DFP Professor of Practice of Chris Sheridan has joined the Poynter Institute for Media Studies efforts to improve how local media cover crime.  The six month project Transforming Crime Reporting into Public Safety Journalism is focused on helping outlets develop new, more thoughtful and meaningful ways to cover crime and public safety.

The program is being led by Kelly McBride the Senior Vice President at the Poynter Institute and Chair of the Craig Newmark Center for Ethics and Leadership and Cheryl Thomas-Morton of the Craig Newmark Graduate School of Journalism at CUNY.
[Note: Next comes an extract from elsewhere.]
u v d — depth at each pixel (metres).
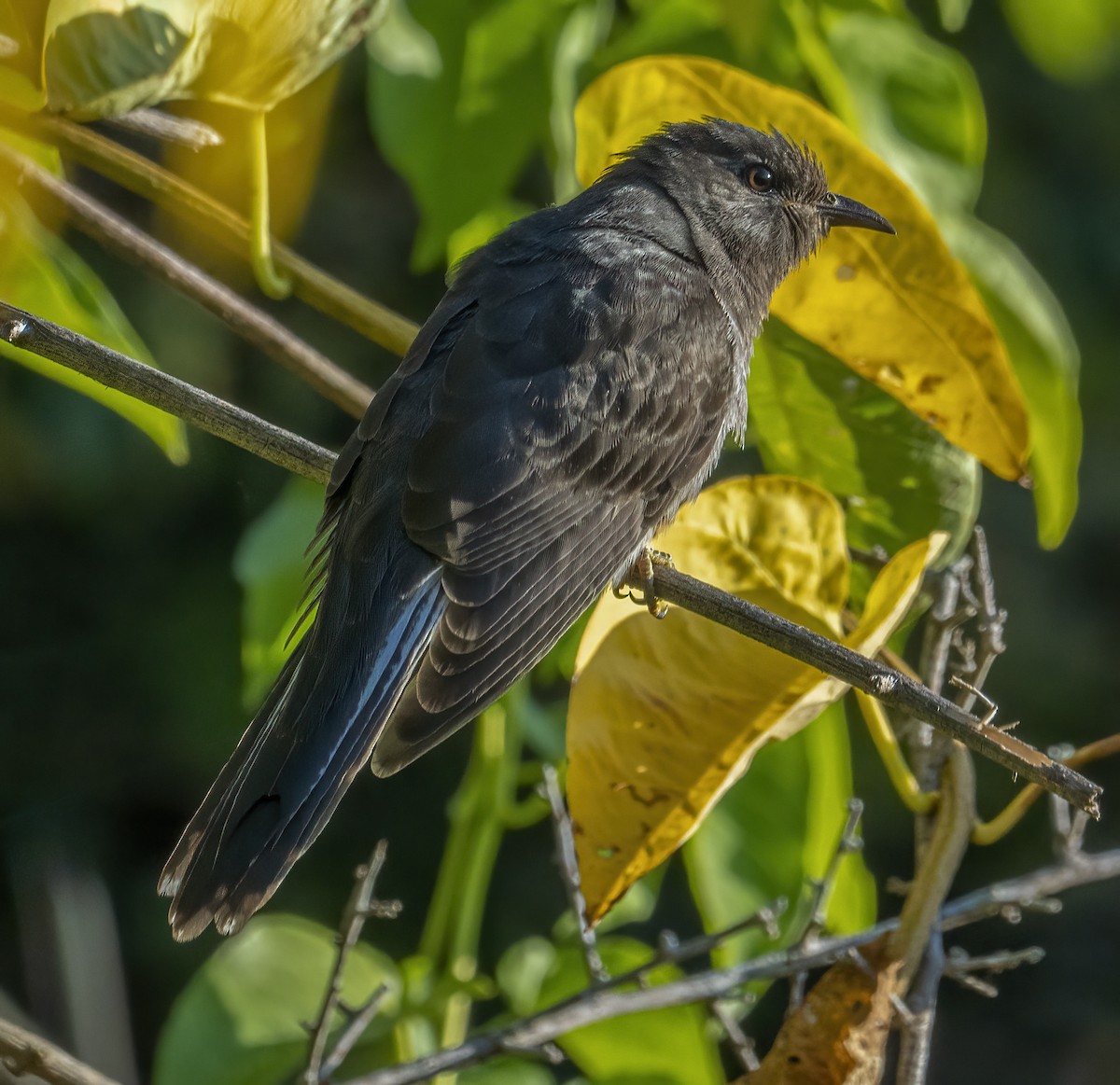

“Newsrooms everywhere have deeply entrenched habits when it comes to covering crime. Chase the scanner, quote the police, ‘if it bleeds it leads.’ I know this from my own experience and from offering ethical guidance to hundreds during my time here at Poynter,” McBride said. “Most of the reporters and editors I encounter really want to do better work. But newsroom systems and culture make it hard to change.”

Sheridan will be working as an instructor on change management techniques, and will be coaching three television stations over the course of the program as they develop and implement a new crime coverage policy for their station.

A former news executive at the local and network level, Sheridan’s work outside of the classroom focuses on helping sports and media companies with leadership development, improving workplace culture and with issues surrounding diversity, equity and inclusion.